■ **Text for analysis**:
Digital Bob Archive
Take Trail and Pine Creek Gold Discovery
Days Of Yore
- 06/17/1989
BIG GOLD STRIKE ON PINE CREEK. That was the banner headline in The Alaska Miner at Juneau on August 13, 1898, and it marked the beginning of a stampede to the Atlin area where George Miller of Juneau had first found gold on July 4, 1896.
The Juneau Chamber of Commerce lost no time. A trail committee headed by E.P.
Pond, the photographer, was sent up the Taku. This was its report, delivered at a special meeting on September 6:
\"We agree with Schwatka and Civil Engineer W.A. Pratt who reported that river steamers could safely ascent to the confluence of the Inklin and Nakina Rivers, approximately 43 miles from the wharf site at the head of Taku Inlet. From there to the mouth of the Cloclohene [today's Sloko] it is six miles and a good trail can be constructed at small outlay.
\"A bridge is needed over the Cloclohene, but good timber is available.
Arriving at Nakana village we went up the Cloclohene to the junction with the Nakonake [Tahi Creek on some maps], but found this route impractical. We started again from Nakana village and directed our course up the Nakina and Silver Salmon to the small lakes on the summit, then down the Pike River to Atlin Lake, following the old Indian trail.
\"The altitude at Nakana village is 600 feet and at the junction of the Silver Salmon, a distance of 14 miles, it is 1000 feet. From there the grade does not exceed three per cent. In the construction of a trail the greater part of the work will be necessary on the west side of the Nakina to the Sliver Salmon. From that point to the lake you pass over a natural trail the entire distance.\"
The Chamber of Commerce at once began raising funds for trail work and on October 15 a news report said, \"A party is at work on the Taku Trail, directed by Engineer Johnson.\" And on October 29 it was reported that the new trail was finished and that Engineer Johnson and his party were back in town.
\"There is no need to make the long journey via Skagway,\" a Chamber of Commerce release stated. \"From Juneau to Lake Atlin is only 129 miles.\" The item said also, \"We are preparing a book dealing with the Atlin mines, their proximity to Juneau, and the advantages of the Taku Trail,\" but if the book was published it has apparently not survived.
Another inducement was presented in the fall of 1898 for using the Taku Trail.
According to the Chamber, Canadian Customs had stationed men at Log Cabin to collect duty on all outfits going to Atlin from Skagway or Dyea, but as yet there were no Customs men on the Taku. Atlin was favored over the Klondike, too, in that the Canadian Mounties were still requiring men going to Dawson to take along at least a thousand pounds of food. That was not required of men going to Atlin.
Serving on the Taku Trail committee of the Juneau Chamber of Commerce in 1898 started E. Percy Pond on a quarter century of promoting the Taku route, for a trail, a road and a railroad.

■ **Using the information**:
A. From the Taku Trail article, print the passage starting with "Serving on the" and going on through "and a railroad.", word for word.
B. Answer these questions from the Taku Trail article:
(i) What banner headline ran in The Alaska Miner on August 13, 1898?
(ii) According to the Chamber of Commerce release, how many miles is it from Juneau to Lake Atlin?
(iii) Where had Canadian Customs stationed men to collect duty on outfits going to Atlin from Skagway or Dyea?

■ **Study material**:
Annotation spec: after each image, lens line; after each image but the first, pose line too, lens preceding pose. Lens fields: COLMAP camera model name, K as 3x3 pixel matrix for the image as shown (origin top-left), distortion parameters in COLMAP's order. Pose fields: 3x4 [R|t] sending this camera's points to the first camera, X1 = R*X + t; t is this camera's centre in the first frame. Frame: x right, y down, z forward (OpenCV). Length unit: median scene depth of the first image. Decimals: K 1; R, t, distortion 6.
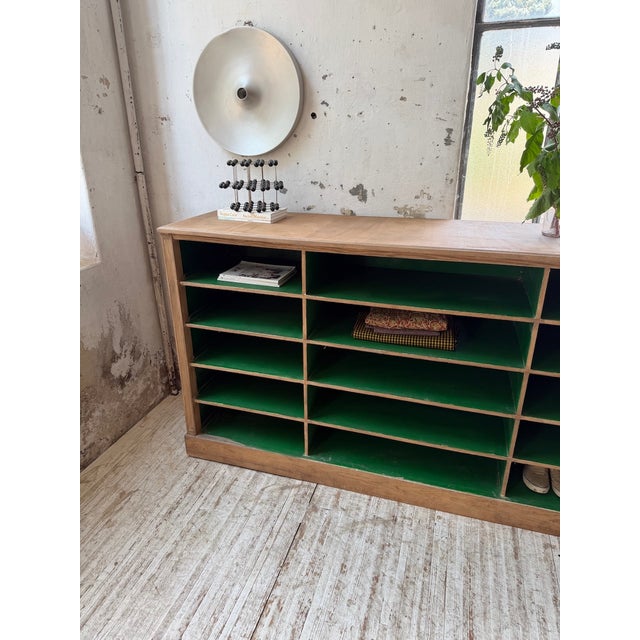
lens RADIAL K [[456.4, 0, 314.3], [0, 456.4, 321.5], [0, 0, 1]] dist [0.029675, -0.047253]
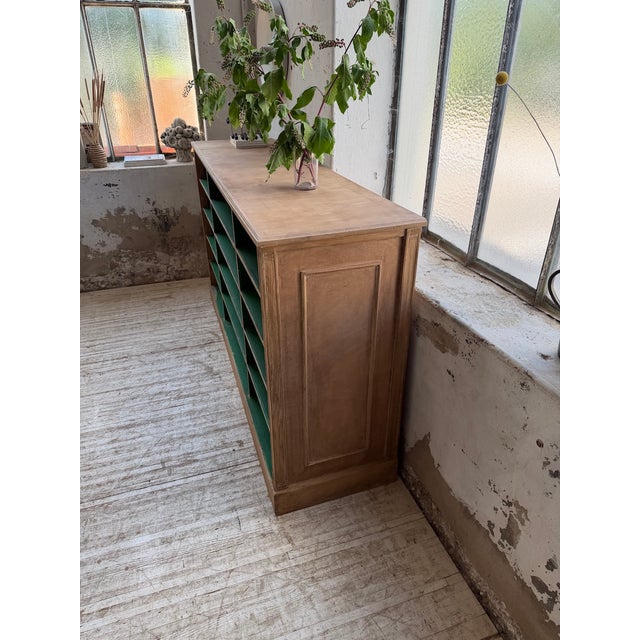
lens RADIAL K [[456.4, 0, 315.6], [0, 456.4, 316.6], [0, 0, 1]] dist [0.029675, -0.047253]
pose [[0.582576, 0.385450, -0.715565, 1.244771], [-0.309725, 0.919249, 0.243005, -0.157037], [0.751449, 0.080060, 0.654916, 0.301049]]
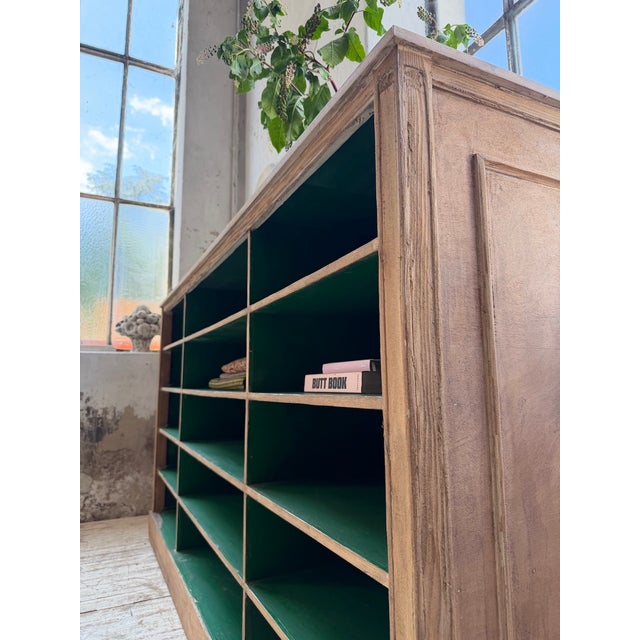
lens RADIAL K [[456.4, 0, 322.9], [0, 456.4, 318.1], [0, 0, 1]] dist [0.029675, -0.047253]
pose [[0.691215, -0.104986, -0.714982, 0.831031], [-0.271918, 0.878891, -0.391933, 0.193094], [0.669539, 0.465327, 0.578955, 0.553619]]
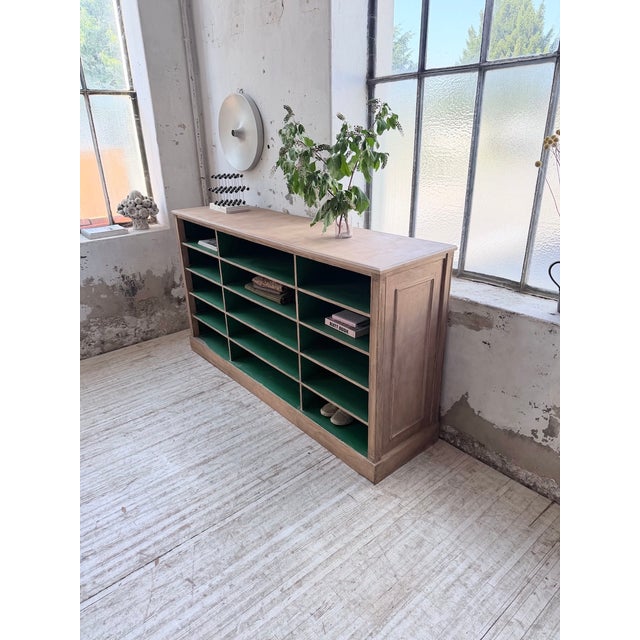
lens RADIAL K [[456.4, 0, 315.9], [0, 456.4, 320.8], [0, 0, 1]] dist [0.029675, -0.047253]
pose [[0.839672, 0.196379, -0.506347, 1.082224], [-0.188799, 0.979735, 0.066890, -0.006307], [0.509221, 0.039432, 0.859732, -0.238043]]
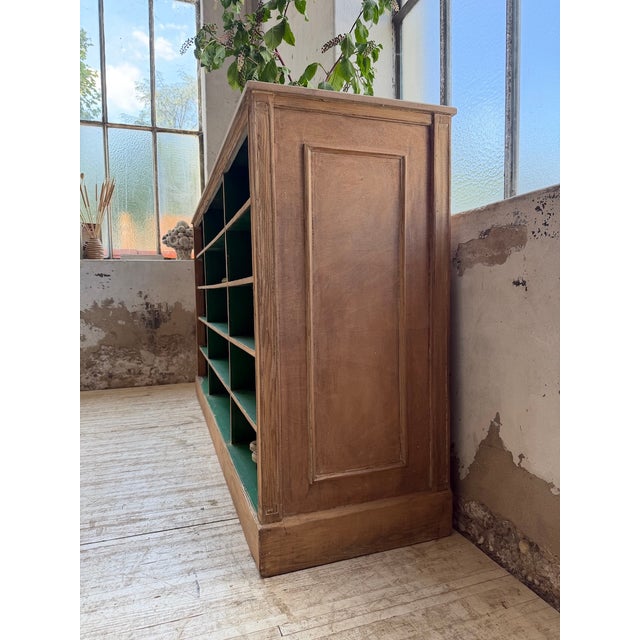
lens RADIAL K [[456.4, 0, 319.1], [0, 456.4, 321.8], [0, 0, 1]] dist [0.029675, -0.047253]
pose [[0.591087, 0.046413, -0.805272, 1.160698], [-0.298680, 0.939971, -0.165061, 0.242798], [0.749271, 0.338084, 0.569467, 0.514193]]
--
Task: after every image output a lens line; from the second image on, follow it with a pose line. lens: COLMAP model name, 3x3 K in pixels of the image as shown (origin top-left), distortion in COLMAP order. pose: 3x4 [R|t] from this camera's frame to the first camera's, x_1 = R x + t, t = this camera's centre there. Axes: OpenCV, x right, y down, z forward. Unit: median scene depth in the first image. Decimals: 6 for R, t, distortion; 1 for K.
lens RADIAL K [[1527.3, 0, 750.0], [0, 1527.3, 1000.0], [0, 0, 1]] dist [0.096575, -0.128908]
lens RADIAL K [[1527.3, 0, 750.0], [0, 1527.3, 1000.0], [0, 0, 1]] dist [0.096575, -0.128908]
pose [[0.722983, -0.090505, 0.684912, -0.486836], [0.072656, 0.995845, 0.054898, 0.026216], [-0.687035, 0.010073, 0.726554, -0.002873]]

■ **Responses in order**:
A.
Serving on the Taku Trail committee of the Juneau Chamber of Commerce in 1898 started E. Percy Pond on a quarter century of promoting the Taku route, for a trail, a road and a railroad.

B.
(i) BIG GOLD STRIKE ON PINE CREEK.
(ii) 129 miles.
(iii) At Log Cabin.